### 課題
客の選別を論じた記事のうち、「繁盛はして欲しいが、横柄だっ」から「ま屋号や商品名に反映させる。」までを一字も変えずに書き写す。

### 抜粋
「客は選び、捨てろ」商売繁盛に不可欠な成功法則 (1/4ページ)
「お客さまは神様」とは言っても、お客にはいい客も悪い客もいる。
繁盛はして欲しいが、横柄だったり、社会常識がなかったり、過度に怒りっぽかったりする客には、できるだけ来て欲しくないというのがお店側の本音だろう。
こうした「スジの悪い客」をすっぱり捨てるのは勇気がいるものだが、それこそがスモールビジネス成功のカギだとするのが『お客を捨てる勇気』(クロスメディア・パブリッシング刊)だ。
お店はどのように「大事にする客」と「そうでない客」を選別するのか。それがなぜビジネスの成功に結びつくのか。自身でも複数の店舗を経営し、成功させている著者の中谷嘉孝さんにお話をうかがった。今回はその後編だ。
■「明確なニーズを持っているお客は多くない」――大事にすべきお客か捨ててもいいお客かを判断するために大切なのが、お店の売りやミッションなどの「旗」です。この旗を作る時に注意すべきポイントがありましたら教えていただきたいです。
中谷:本の中でも書いていますが、まずは、ありきたりでファジーな旗にならないこと。たとえば「アットホームなお店です」と打ち出している居酒屋があるじゃないですか。
――ありますね。
中谷:アットホームなことしか売りがないなら、お客さんは家に帰って飲みますよ。家が一番アットホームなんですから。こういう旗だと意味がないんです。
上手くいっている店の真似ごとではなく、自分自身が本当に追求したいことなのかどうか、その情熱や想いがしっかりこめられた旗を打ち出すのが大切です。
――また、「旗」はどのように打ち出していけばいいのかについてアドバイスをいただければと思います。
中谷:これから出店や商品発売を予定しているのなら、そのまま屋号や商品名に反映させる。

(保存済みの記録)
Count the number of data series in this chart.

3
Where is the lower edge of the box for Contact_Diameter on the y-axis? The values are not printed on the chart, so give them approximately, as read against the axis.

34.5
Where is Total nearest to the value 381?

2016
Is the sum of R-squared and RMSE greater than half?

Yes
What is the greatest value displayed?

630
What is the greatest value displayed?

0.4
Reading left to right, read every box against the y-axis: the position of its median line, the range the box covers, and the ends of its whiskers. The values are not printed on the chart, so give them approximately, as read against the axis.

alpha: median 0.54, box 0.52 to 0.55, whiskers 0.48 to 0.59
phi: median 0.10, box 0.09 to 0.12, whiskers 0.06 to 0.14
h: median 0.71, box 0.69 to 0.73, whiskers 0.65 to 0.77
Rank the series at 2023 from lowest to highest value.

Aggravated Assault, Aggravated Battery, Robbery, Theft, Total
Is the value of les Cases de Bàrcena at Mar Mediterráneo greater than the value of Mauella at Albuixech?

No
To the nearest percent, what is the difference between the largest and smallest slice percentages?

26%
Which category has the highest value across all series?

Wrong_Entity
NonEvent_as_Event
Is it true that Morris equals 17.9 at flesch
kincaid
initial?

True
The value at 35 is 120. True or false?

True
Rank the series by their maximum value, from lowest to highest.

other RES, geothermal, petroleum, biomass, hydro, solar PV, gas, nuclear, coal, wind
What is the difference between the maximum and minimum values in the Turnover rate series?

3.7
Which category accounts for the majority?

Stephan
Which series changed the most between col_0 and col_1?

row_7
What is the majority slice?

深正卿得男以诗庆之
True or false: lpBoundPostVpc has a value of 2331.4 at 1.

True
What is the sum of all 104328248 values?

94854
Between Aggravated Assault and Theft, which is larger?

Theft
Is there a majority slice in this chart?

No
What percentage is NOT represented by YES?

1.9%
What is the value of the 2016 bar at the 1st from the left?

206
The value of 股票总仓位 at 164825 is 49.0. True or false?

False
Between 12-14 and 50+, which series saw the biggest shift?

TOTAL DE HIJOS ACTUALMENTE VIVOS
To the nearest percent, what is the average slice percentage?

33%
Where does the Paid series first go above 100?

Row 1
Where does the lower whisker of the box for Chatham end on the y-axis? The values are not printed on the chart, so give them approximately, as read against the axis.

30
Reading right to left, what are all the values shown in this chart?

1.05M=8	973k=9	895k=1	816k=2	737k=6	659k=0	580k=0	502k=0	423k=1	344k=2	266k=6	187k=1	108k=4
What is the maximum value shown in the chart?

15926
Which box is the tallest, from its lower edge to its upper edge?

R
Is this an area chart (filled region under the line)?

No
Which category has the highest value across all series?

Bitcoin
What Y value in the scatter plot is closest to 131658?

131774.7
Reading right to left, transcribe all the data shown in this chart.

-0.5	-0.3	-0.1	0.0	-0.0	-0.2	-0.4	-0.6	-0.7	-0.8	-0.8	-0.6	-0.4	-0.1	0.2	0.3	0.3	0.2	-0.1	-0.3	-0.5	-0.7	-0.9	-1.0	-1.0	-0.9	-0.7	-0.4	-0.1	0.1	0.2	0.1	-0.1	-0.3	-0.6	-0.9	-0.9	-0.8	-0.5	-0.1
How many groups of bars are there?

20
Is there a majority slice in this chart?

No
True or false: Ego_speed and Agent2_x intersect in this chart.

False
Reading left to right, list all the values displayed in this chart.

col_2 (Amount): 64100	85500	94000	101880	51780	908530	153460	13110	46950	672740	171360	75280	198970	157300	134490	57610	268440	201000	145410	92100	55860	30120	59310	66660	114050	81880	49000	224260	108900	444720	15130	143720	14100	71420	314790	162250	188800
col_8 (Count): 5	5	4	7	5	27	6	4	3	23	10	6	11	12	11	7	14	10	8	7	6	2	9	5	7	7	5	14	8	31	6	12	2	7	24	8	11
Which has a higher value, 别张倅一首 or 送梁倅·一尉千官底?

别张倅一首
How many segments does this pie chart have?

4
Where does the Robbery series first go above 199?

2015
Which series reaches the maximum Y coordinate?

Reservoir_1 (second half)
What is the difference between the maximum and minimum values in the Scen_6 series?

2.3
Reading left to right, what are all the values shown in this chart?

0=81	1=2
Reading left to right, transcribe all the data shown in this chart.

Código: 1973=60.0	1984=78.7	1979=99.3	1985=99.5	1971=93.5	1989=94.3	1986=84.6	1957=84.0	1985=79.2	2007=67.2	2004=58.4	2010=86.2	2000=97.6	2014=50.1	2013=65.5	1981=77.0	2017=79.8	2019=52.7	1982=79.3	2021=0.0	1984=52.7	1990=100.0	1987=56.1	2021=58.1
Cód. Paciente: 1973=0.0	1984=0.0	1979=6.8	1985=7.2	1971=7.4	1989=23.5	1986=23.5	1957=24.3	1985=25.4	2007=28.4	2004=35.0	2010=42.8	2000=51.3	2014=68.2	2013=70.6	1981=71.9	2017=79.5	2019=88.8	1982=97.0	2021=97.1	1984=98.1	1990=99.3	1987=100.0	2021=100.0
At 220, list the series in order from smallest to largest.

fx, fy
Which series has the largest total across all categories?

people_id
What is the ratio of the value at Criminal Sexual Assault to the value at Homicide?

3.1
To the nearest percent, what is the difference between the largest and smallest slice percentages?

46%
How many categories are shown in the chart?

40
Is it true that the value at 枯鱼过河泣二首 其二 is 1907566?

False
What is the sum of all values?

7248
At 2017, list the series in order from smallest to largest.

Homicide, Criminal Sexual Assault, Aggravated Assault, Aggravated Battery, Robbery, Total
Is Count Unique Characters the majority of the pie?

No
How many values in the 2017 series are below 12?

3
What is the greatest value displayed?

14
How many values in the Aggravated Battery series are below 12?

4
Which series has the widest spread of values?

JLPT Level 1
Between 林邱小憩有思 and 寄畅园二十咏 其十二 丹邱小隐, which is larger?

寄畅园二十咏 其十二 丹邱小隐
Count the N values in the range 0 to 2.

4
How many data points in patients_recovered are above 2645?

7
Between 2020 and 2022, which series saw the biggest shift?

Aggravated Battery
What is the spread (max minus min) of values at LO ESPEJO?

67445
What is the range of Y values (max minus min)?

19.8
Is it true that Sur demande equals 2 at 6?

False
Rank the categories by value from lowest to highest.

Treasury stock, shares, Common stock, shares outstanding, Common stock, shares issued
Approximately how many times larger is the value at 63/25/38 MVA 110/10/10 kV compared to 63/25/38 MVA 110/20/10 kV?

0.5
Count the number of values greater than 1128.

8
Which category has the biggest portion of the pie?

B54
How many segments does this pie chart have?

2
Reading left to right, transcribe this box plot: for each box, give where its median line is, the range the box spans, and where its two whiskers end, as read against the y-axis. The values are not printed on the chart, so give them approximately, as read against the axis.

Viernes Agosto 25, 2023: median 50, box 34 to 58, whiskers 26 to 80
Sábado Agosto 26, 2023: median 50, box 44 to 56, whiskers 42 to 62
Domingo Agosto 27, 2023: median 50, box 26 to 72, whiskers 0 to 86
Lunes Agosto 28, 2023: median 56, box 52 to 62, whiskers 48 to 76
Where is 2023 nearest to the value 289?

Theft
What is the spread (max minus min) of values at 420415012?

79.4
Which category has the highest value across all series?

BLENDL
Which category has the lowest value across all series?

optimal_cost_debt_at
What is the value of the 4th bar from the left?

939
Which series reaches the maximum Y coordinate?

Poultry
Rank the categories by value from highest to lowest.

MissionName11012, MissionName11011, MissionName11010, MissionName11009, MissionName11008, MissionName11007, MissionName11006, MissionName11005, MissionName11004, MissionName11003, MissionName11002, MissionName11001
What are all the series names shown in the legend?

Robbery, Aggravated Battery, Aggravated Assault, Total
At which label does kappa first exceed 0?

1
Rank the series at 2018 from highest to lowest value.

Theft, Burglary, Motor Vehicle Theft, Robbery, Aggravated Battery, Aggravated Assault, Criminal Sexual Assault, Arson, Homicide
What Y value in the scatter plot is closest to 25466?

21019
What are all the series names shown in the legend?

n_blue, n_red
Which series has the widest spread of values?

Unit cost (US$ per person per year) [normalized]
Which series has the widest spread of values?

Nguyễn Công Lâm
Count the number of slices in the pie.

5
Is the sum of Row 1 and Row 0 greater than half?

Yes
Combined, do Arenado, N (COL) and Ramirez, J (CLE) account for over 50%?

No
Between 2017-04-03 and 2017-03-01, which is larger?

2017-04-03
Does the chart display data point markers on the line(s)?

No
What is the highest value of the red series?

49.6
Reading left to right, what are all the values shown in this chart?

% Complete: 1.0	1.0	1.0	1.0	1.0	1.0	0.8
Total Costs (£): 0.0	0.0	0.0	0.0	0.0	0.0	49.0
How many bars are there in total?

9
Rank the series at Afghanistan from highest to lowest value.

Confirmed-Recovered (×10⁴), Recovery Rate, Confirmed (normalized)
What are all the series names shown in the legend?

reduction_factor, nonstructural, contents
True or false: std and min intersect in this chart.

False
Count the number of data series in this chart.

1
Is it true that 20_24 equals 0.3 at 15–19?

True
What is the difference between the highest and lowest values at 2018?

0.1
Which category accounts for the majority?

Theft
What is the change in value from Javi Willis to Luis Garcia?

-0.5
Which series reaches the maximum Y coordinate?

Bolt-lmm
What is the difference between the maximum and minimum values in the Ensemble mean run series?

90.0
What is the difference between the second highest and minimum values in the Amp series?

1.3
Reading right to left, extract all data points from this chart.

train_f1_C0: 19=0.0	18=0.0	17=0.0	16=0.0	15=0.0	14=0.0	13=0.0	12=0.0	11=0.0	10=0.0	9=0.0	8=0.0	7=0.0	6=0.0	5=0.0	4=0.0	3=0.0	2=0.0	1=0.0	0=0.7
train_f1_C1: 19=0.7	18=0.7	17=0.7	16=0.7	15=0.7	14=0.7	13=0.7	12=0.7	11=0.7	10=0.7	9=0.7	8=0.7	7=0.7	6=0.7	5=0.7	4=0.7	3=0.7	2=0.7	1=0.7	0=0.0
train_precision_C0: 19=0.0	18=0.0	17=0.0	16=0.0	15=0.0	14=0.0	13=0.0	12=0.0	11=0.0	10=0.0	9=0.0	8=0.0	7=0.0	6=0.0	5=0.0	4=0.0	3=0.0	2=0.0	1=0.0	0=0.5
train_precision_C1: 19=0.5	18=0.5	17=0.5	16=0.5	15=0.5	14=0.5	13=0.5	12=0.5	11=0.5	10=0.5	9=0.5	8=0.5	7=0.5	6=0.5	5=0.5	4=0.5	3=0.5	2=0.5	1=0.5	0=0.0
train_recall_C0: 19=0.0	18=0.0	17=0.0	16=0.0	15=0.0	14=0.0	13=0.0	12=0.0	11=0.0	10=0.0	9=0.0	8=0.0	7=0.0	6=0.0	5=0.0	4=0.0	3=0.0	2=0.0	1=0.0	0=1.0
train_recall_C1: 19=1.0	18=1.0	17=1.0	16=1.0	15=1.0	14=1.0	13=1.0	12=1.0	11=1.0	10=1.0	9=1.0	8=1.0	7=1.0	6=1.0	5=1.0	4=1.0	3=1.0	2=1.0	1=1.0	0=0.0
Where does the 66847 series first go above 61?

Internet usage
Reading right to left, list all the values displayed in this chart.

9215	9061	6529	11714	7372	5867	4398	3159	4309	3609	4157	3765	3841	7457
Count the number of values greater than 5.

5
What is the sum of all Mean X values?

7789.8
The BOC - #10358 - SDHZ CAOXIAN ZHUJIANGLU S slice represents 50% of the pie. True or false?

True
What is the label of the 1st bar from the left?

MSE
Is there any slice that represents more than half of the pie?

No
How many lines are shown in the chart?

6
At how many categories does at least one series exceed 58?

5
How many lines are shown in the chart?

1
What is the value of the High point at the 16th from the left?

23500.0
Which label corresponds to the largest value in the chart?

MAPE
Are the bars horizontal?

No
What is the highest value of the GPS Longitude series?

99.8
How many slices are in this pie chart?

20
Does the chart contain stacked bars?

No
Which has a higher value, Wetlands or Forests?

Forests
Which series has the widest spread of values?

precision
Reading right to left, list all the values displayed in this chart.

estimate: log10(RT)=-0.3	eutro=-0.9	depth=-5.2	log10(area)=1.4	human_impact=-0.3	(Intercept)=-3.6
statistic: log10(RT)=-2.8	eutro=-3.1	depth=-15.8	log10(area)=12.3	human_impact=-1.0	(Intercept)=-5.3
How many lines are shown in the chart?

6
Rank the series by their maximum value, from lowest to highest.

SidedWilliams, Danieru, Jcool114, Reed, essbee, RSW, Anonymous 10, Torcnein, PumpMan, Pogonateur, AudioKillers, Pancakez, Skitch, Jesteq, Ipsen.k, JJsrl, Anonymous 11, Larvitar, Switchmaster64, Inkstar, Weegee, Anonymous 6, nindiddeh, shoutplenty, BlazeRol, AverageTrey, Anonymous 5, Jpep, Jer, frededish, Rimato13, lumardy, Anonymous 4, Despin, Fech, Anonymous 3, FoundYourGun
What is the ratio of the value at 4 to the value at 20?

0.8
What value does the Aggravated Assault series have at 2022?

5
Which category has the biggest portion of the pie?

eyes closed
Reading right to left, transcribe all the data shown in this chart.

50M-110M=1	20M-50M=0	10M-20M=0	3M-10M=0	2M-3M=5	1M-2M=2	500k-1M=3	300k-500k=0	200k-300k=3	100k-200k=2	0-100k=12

### 解答
繁盛はして欲しいが、横柄だったり、社会常識がなかったり、過度に怒りっぽかったりする客には、できるだけ来て欲しくないというのがお店側の本音だろう。
こうした「スジの悪い客」をすっぱり捨てるのは勇気がいるものだが、それこそがスモールビジネス成功のカギだとするのが『お客を捨てる勇気』(クロスメディア・パブリッシング刊)だ。
お店はどのように「大事にする客」と「そうでない客」を選別するのか。それがなぜビジネスの成功に結びつくのか。自身でも複数の店舗を経営し、成功させている著者の中谷嘉孝さんにお話をうかがった。今回はその後編だ。
■「明確なニーズを持っているお客は多くない」――大事にすべきお客か捨ててもいいお客かを判断するために大切なのが、お店の売りやミッションなどの「旗」です。この旗を作る時に注意すべきポイントがありましたら教えていただきたいです。
中谷:本の中でも書いていますが、まずは、ありきたりでファジーな旗にならないこと。たとえば「アットホームなお店です」と打ち出している居酒屋があるじゃないですか。
――ありますね。
中谷:アットホームなことしか売りがないなら、お客さんは家に帰って飲みますよ。家が一番アットホームなんですから。こういう旗だと意味がないんです。
上手くいっている店の真似ごとではなく、自分自身が本当に追求したいことなのかどうか、その情熱や想いがしっかりこめられた旗を打ち出すのが大切です。
――また、「旗」はどのように打ち出していけばいいのかについてアドバイスをいただければと思います。
中谷:これから出店や商品発売を予定しているのなら、そのまま屋号や商品名に反映させる。